There are two sorts of omega-3 unsaturated fats that have been recognized as fundamental for human wellbeing. They are Docosahexaenoic Acid or DHA and Eicosapentaenoic Acid or EPA. These are discovered principally in fish. The body can convert another omega-3 fatty acid, known as Alpha-linolenic acid or ALA, to DHA and EPA, but the process is relatively inefficient. It is believed that one would have to consume a great deal of ALA in order to get the health benefits provided by DHA and EPA.
The omega-3 found in flaxseed oil is ALA. And some believe that flaxseed oil can provide cod liver oil benefits, without the risks, but this is debatable. Although there are no risks associated with flaxseed oil, it is unknown if ALA provides the same health benefits as DHA and EPA.
The Risks of Cod Liver Oil
Cod liver oil contains a lot of nutrients An and nutrient D and may contain toxins, for example, mercury and pesticides. The body needs sufficient measures of nutrient A, however, huge sums can be harmful. Vitamin D is not commonly found in natural foods, but many processed foods are fortified with vitamin D to ensure good nutrition.
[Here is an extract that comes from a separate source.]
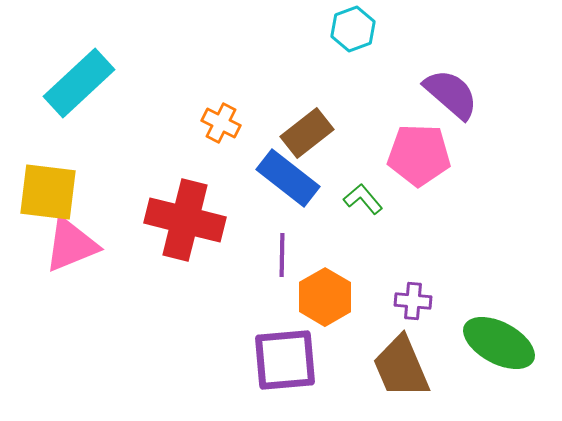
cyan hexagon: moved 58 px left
At one time the benefits of cod liver oil were believed to be associated with its vitamin A and D content. This was before omega-3 fatty acids had been identified and before food fortification was a common practice. It was also before taking daily multi-vitamins became a common practice and before industrial pollutants had contaminated our oceans.
While no tolerable upper limit for vitamin D consumption has been established, the adequate intake for adults, under the age of 50, and children are believed to be around 200 units per day. Adults over 50 should increase consumption to 400 units per day for men and 600 units per day for women. Nutrient D is fundamental for the body to handle calcium and is along these lines a factor in forestalling osteoporosis and keeping up bone wellbeing. In any case, one of the well-known cod liver oil items contains 4000 to 5000 units of nutrient D per teaspoon, an excess consistently.
A tolerable upper limit for vitamin A has been established. The maximum amount of vitamin A that a 25-year-old man should consume per day is 10,000 IU. Women should consume less than half that amount. Women who are pregnant should avoid dietary supplements that contain vitamin A because of the risk of birth defects. While vitamin A is necessary for fetal development and overall good health, it is stored in the fat cells and there is a great risk of over-supplementation. Excess consumption of vitamin A is also believed to contribute to osteoporosis.
One of the well-known cod liver oil items contains 4000-5000 IU of nutrient A, per teaspoon. When added to the sum that might be available in other dietary enhancements, just as the food that an individual devours each day, it will put a great many people over the protected furthest breaking point for nutrient A. While the advantage of cod liver oil for providing fundamental omega 3s is known, it is obscure if abundance utilization of nutrient A will balance those impacts.
A better choice for vitamin A supplementation is beta carotene and other carotenoids. Present in the better daily dietary supplements, carotenoids are converted by the body to vitamin A on an as-needed basis and are not associated with the negative effects of “pre-formed” vitamin A. The only known side effect of excessive consumption of carotenoids is a yellowing of the skin, called carotenosis, which is not dangerous but may be undesirable.
Fish oil derived from the flesh of fish does not contain the vitamins A and D. Those vitamins are usually present in adequate amounts in daily multi-vitamins and fortified foods. Though extra vitamin D supplementation is often recommended for persons over the age of 50, it is not a benefit of cod liver oil and there are better choices for vitamin D supplementation.
From an environmental standpoint, over-harvesting of the codfish has led to the depletion of many populations. Farms affect the health of wild fish. The equipment used for harvesting damages the habitat of other water-dwelling life forms. Although there are cod liver oil benefits, these health benefits can be obtained from other sources that do not cause damage to our environment.